> WHAT TO WORK ON
Translate this sentence from the patent claim analysis below into Spanish: "Because the pooling operation is performed localized over small tiles, we always fuse the pooling layer into the previous convolutional layer, as it saves bandwidth at virtually no cost."

> DOCUMENT EXTRACT
━━━━━━━━━━━━━━━━━━━━

Per claim 8, Alwani combined with Abdelouahab discloses claim 1, Alwani further disclosing decomposing a layer with a plurality of previous horizontally side-by-side input feature maps (fig. 4, rights side…decomposing layers to merge into pyramids; Section III.D…“On the right side, we consider decomposing the layers into two pyramids.; and merging the layers obtained after the decomposition into respective input branches (fig. 3 and Section III.A…pyramids are construed to be input branches, ”fusing two layers, the general form allows for more than two to be merged in an analogous way…if the layers are visualized spatially, this process creates a computational pyramid across multiple layers”).
Per claim 9, Alwani combined with Abdelouahab discloses claim 8, Alwani further disclosing the decomposed layer is a POOL layer on a trunk having branch inputs (Section III.B…” Because the pooling operation is performed localized over small tiles, we always fuse the pooling layer into the previous convolutional layer, as it saves bandwidth at virtually no cost”).

━━━━━━━━━━━━━━━━━━━━

> SUPPLIED DATA

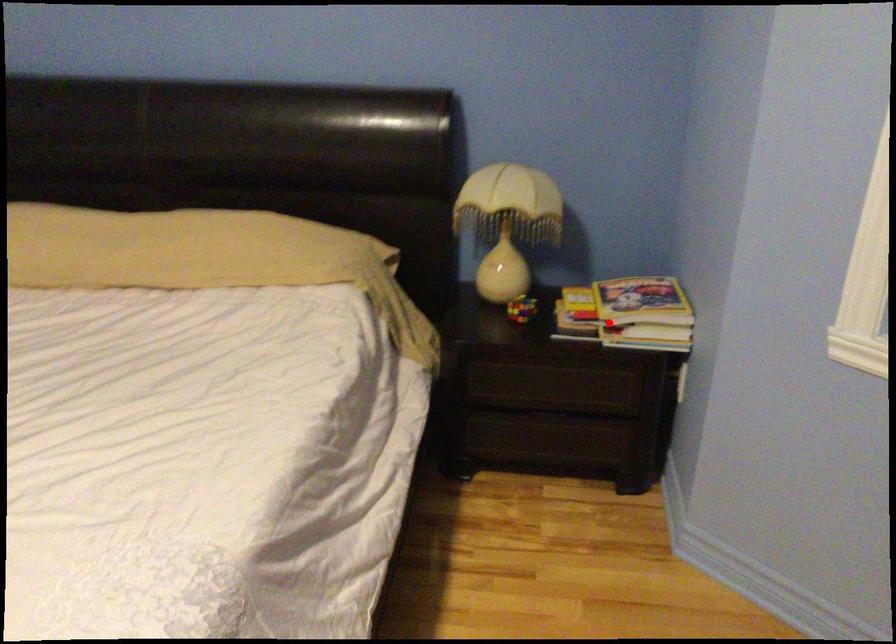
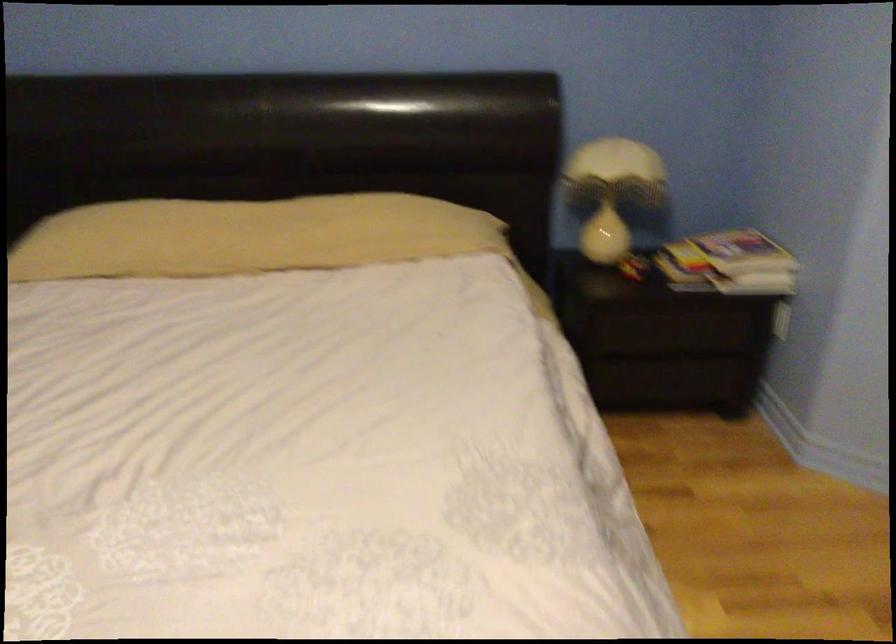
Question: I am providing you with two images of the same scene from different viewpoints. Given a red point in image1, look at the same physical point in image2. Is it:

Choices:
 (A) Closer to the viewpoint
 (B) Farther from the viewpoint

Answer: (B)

━━━━━━━━━━━━━━━━━━━━

> RESULT FOR THIS TASK
Debido a que la operación de pooling se realiza de forma localizada sobre pequeñas teselas, siempre fusionamos la capa de pooling en la capa convolucional anterior, ya que ahorra ancho de banda prácticamente sin costo alguno.